Numerical Methods for Partial Differential Equations | 2019
Implicit–explicit schemes for nonlinear nonlocal equations with a gradient flow structure in one space dimension
Abstract
Nonlinear convection-diffusion equations with nonlocal flux and possibly degenerate diffusion arise in various contexts including interacting gases, porous media flows, and collective behavior in biology. Their numerical solution by an explicit finite difference method is costly due to the necessity of discretizing a local spatial convolution for each evaluation of the convective numerical flux, and due to the disadvantageous Courant-Friedrichs-Lewy (CFL) condition incurred by the diffusion term. Based on explicit schemes for such models devised in [J.A. Carrillo, A. Chertock, Y. Huang, Commun. Comput.
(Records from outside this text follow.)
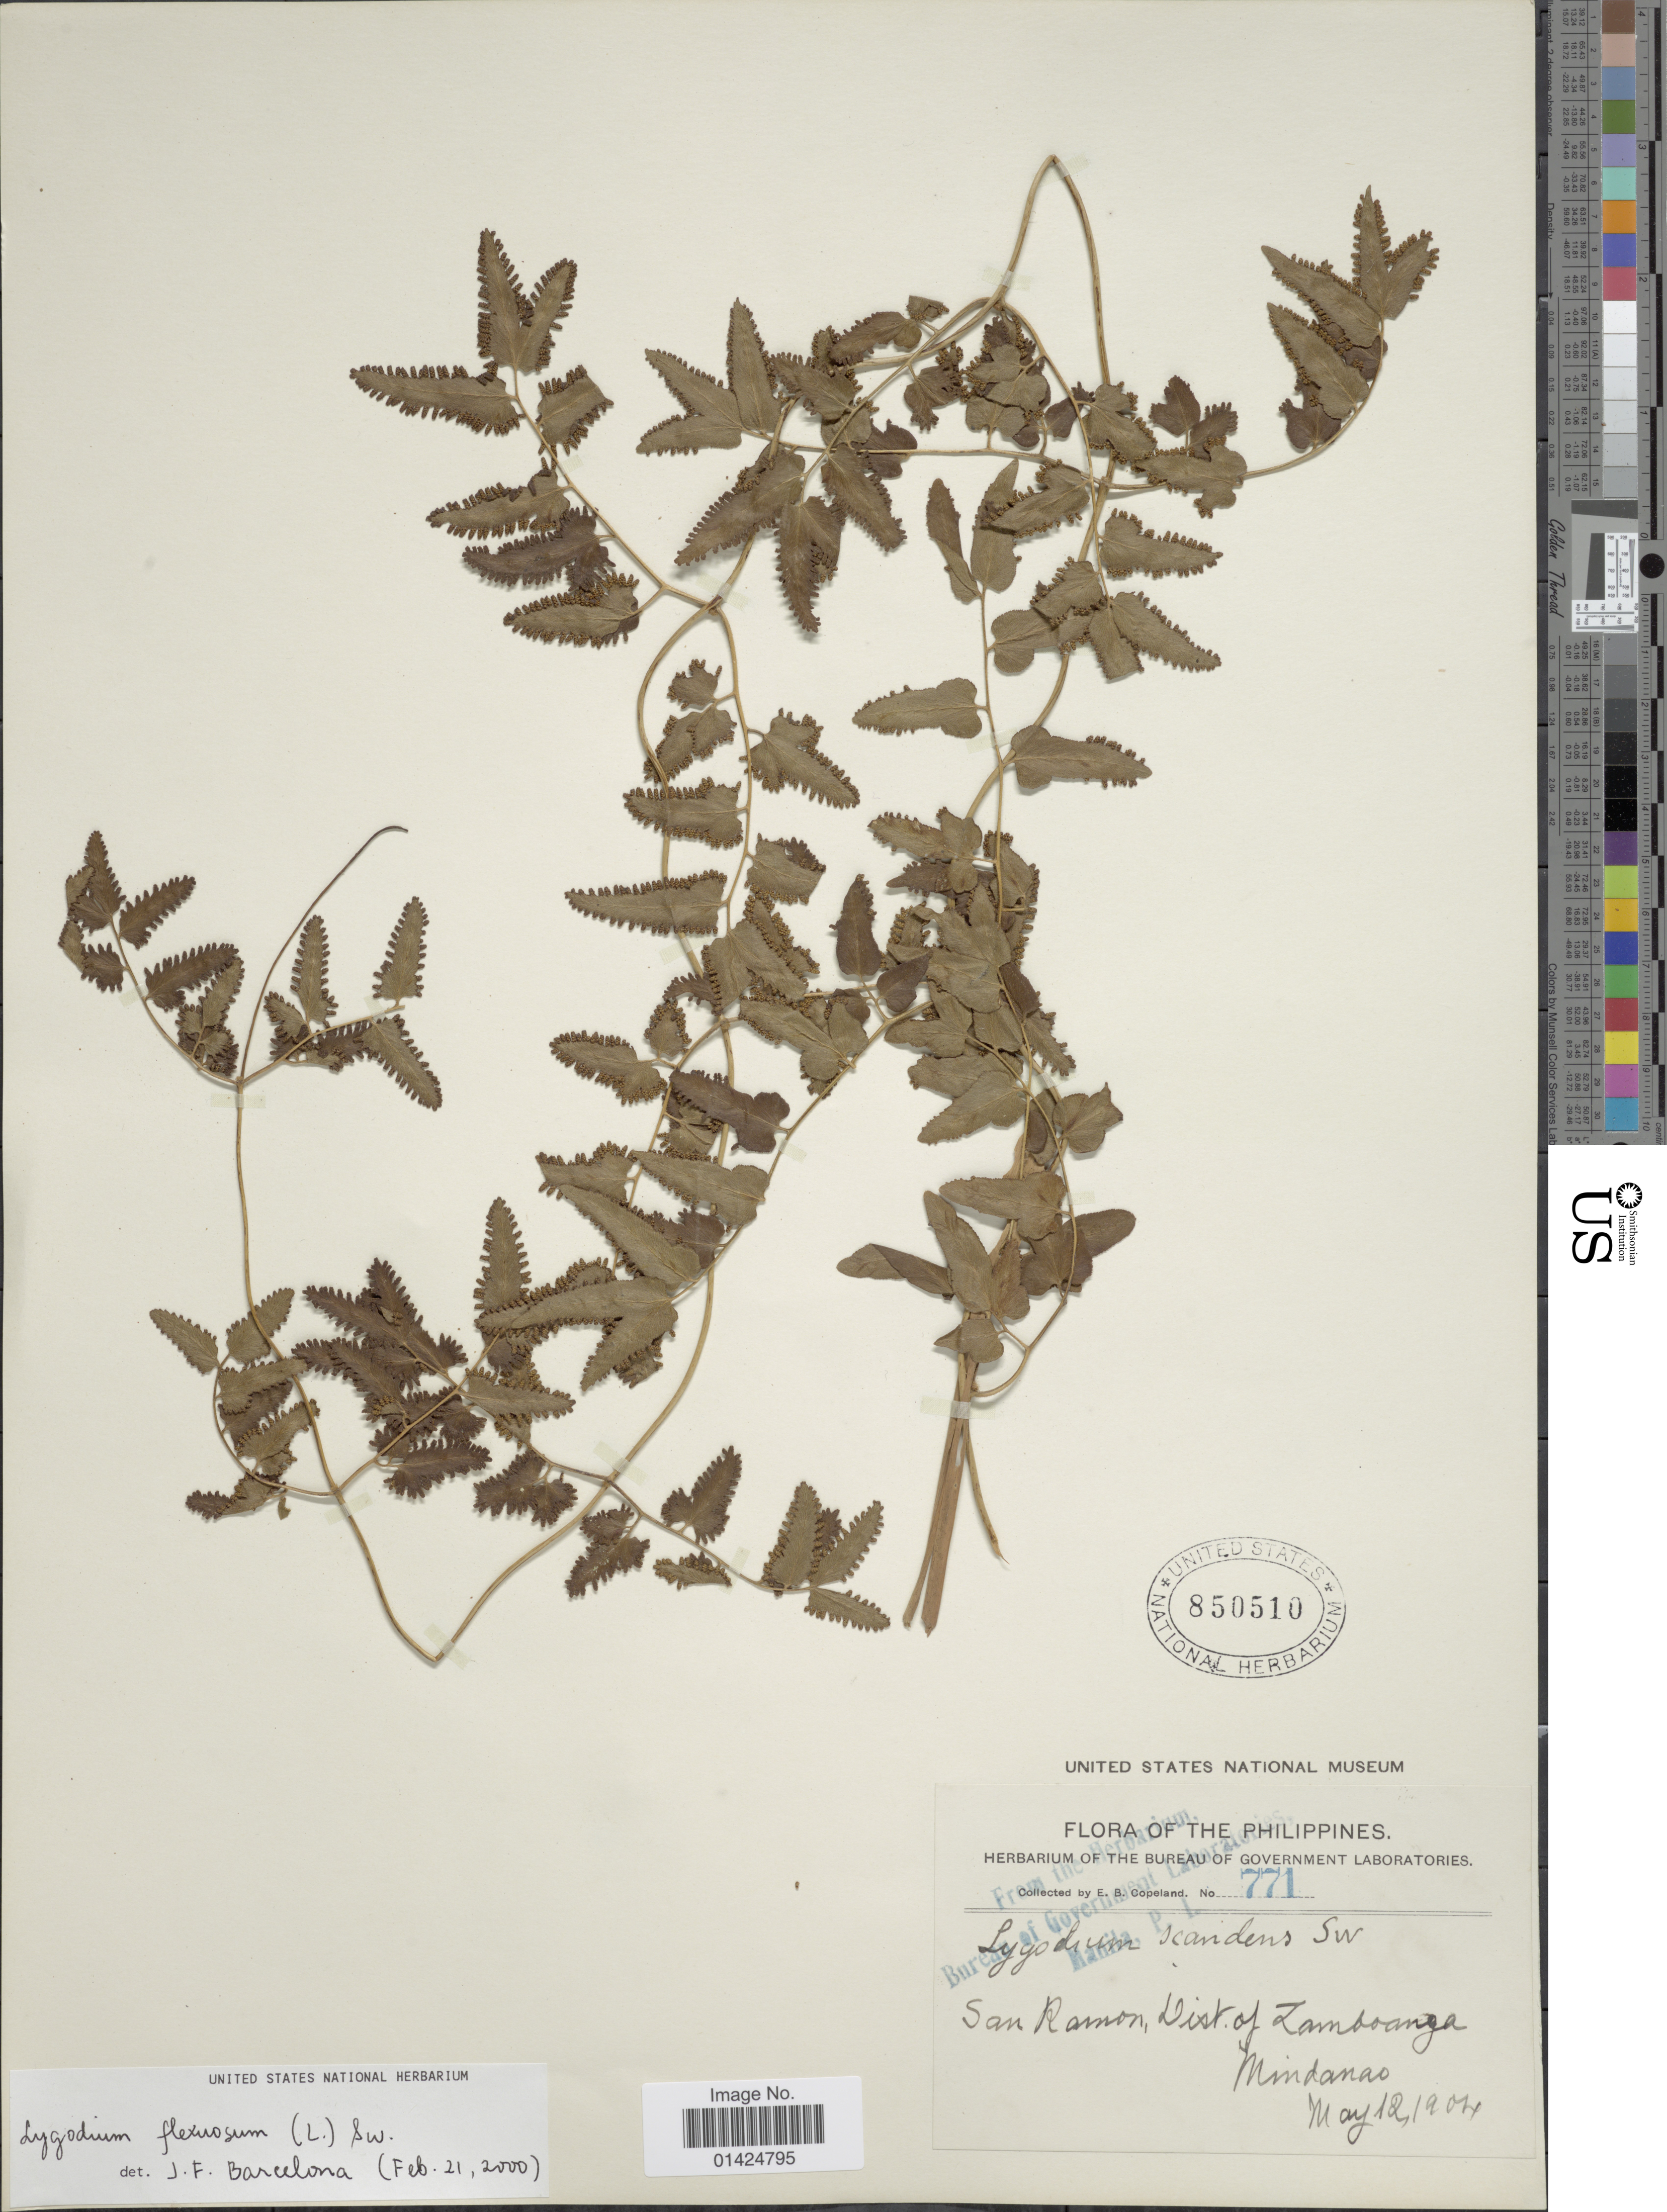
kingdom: Plantae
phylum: Tracheophyta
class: Polypodiopsida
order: Schizaeales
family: Lygodiaceae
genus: Lygodium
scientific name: Lygodium flexuosum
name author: Sw.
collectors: E. B. Copeland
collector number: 771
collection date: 1904-05-12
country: Philippines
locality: San Ramos, Dist. of Zamboanga. Mindanao.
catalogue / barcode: US 850510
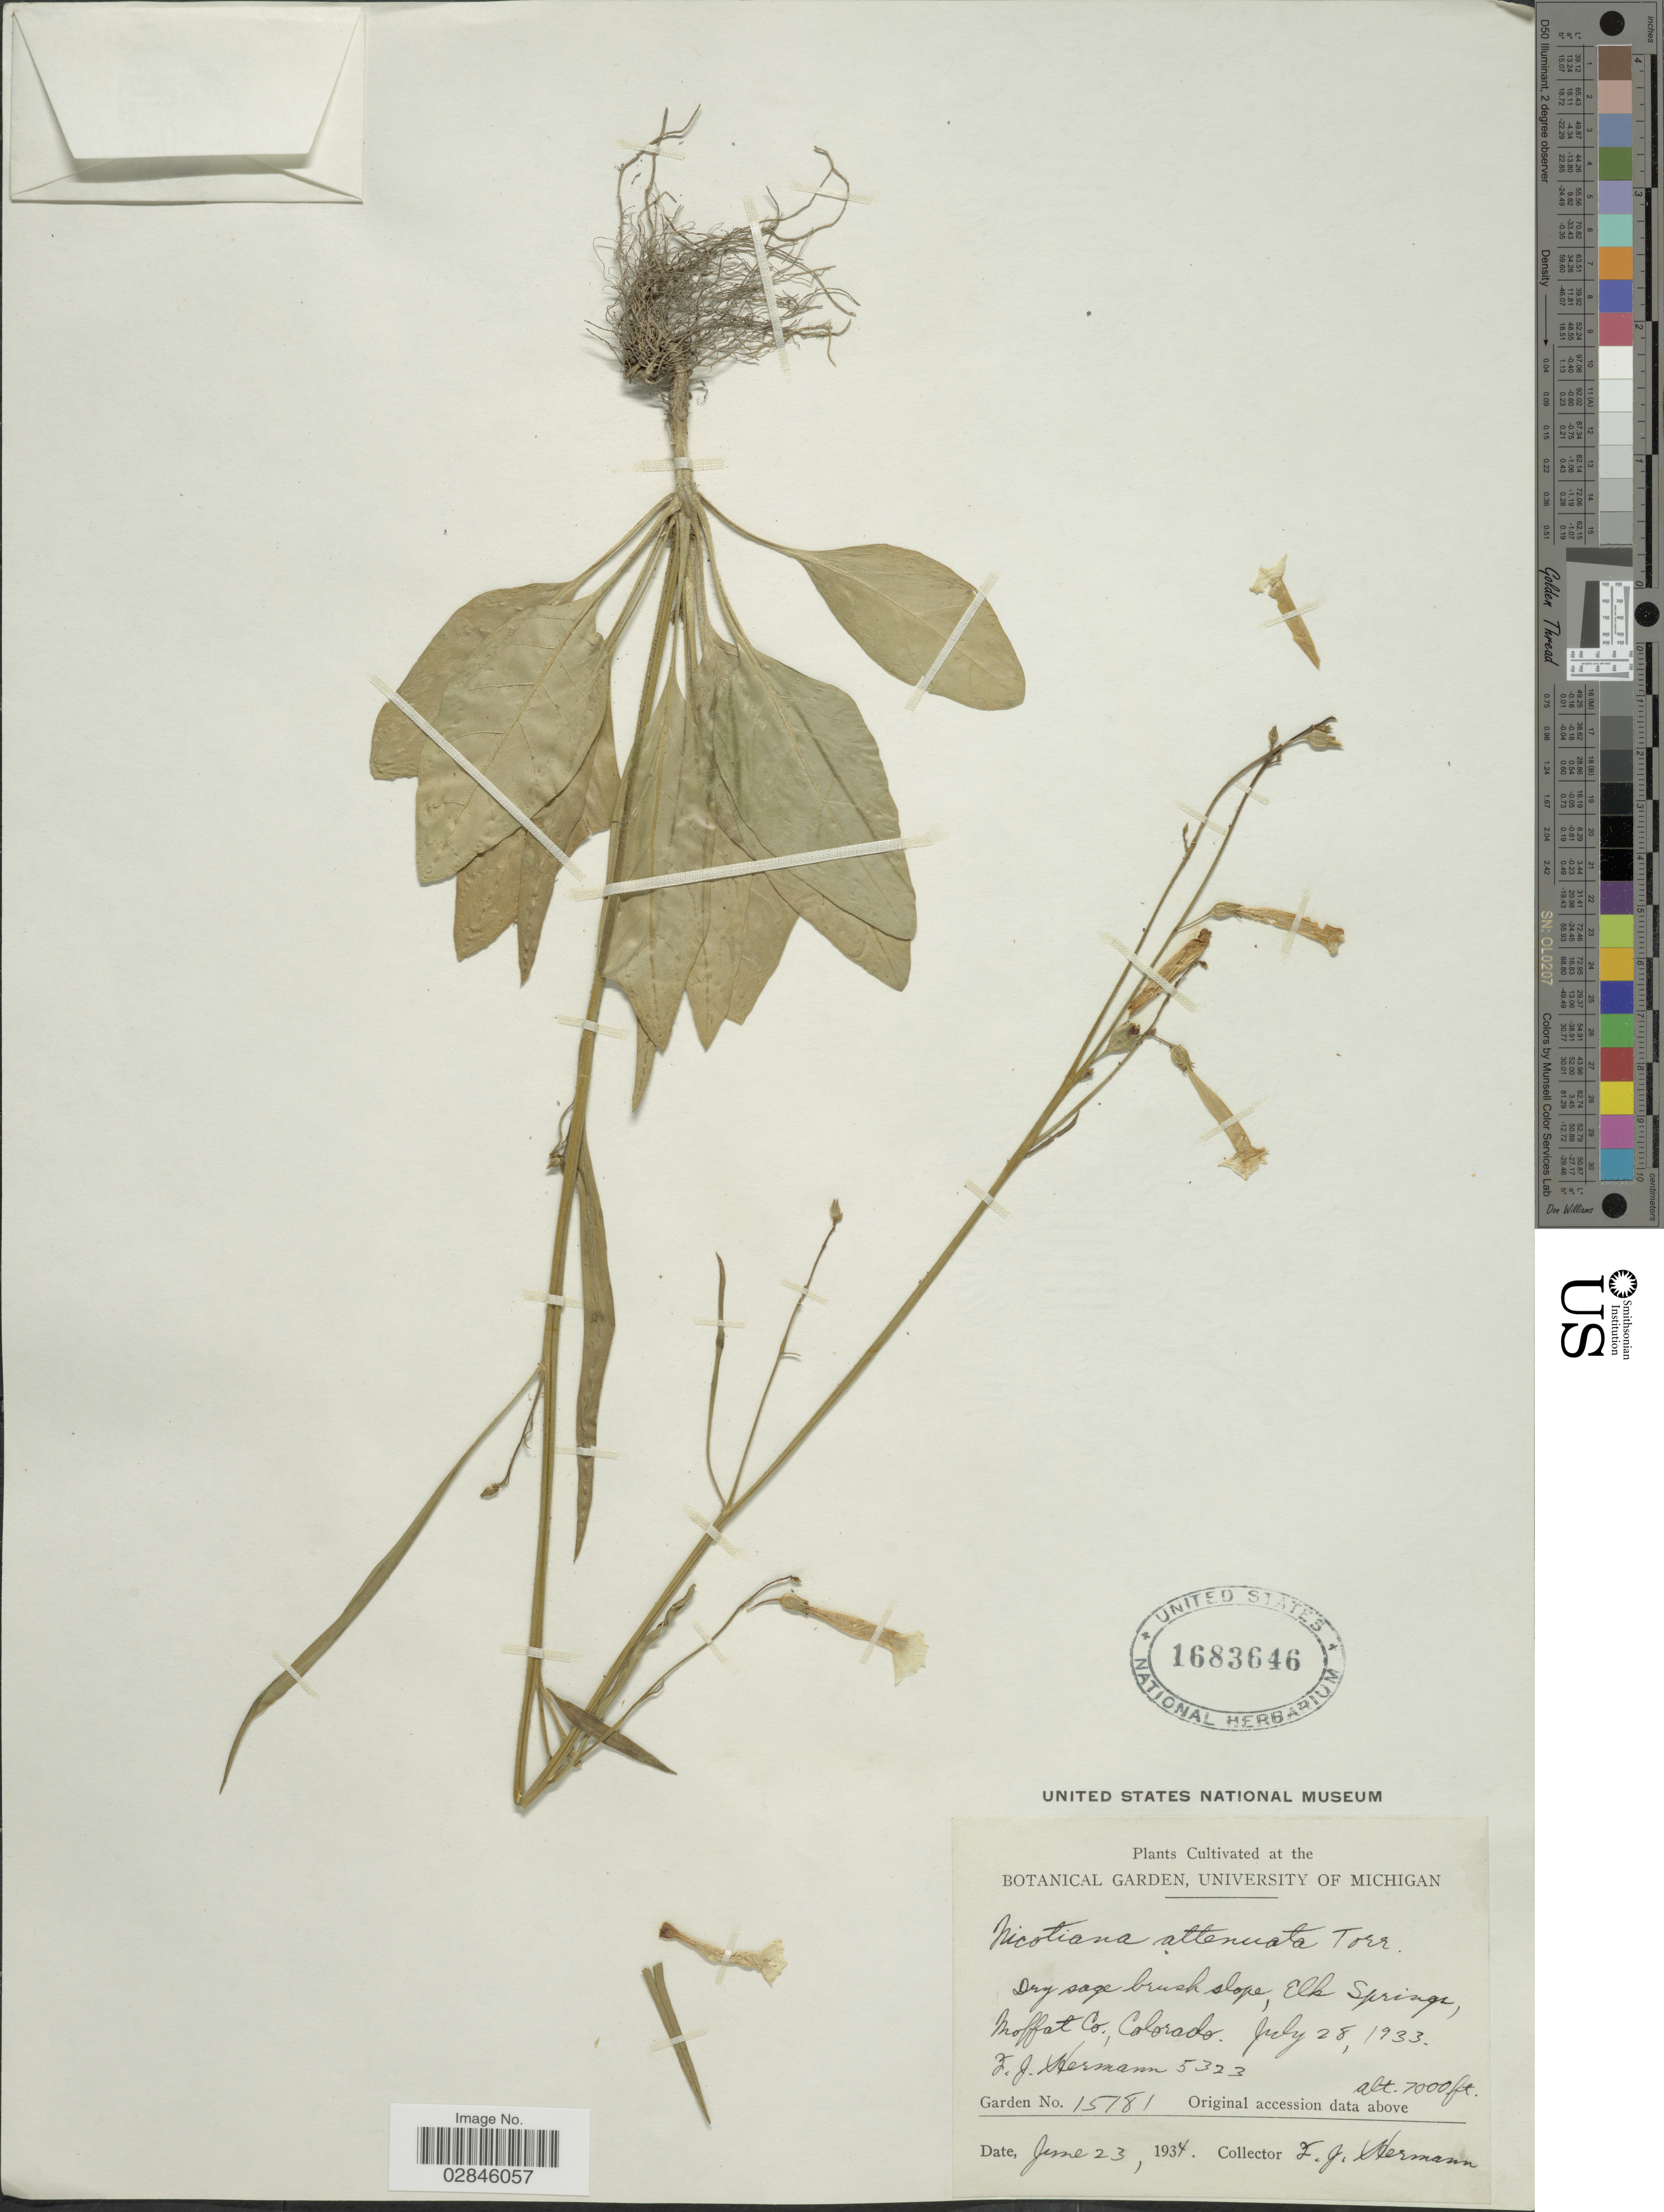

Phys. vol. 17 (2015) pp. 233– 258] a second-order implicit-explicit Runge-Kutta (IMEX-RK) method can be formulated. This method avoids the restrictive time step limitation of explicit schemes since the diffusion term is handled implicitly, but entails the necessity to solve nonlinear algebraic systems in every time step. It is proven that this method is well defined. Numerical experiments illustrate that for fine discretizations it is more efficient in terms of reduction of error versus CPU time than the original explicit method. One of the test cases is given by a strongly degenerate parabolic, nonlocal equation modelling aggregation [F. Betancourt, R. Bürger, K.H. Karlsen, Commun. Math. Sci. vol. 9 (2011) pp. 711–742]. This model can be transformed to a local partial differential equation that can be solved numerically easily to generate a reference solution for the IMEX-RK method, but is limited to one space dimension.